» TASK DIRECTIONS
Report, in full, each line of the material below in which the string "upgrade" occurs.

» DATA FOR THE TASK
──────────
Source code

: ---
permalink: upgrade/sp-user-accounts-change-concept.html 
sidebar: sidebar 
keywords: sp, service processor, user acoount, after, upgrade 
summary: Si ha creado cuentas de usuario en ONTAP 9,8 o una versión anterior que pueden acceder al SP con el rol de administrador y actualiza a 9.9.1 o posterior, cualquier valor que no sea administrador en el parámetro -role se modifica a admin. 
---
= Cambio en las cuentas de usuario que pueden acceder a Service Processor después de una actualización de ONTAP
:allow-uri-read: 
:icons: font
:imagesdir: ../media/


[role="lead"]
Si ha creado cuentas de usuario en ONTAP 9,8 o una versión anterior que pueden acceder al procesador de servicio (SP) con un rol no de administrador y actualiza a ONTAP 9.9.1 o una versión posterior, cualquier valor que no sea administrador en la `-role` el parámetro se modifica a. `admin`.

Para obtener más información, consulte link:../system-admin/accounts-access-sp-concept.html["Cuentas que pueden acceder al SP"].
──────────
» EXERCISE OUTPUT
permalink: upgrade/sp-user-accounts-change-concept.html 
keywords: sp, service processor, user acoount, after, upgrade 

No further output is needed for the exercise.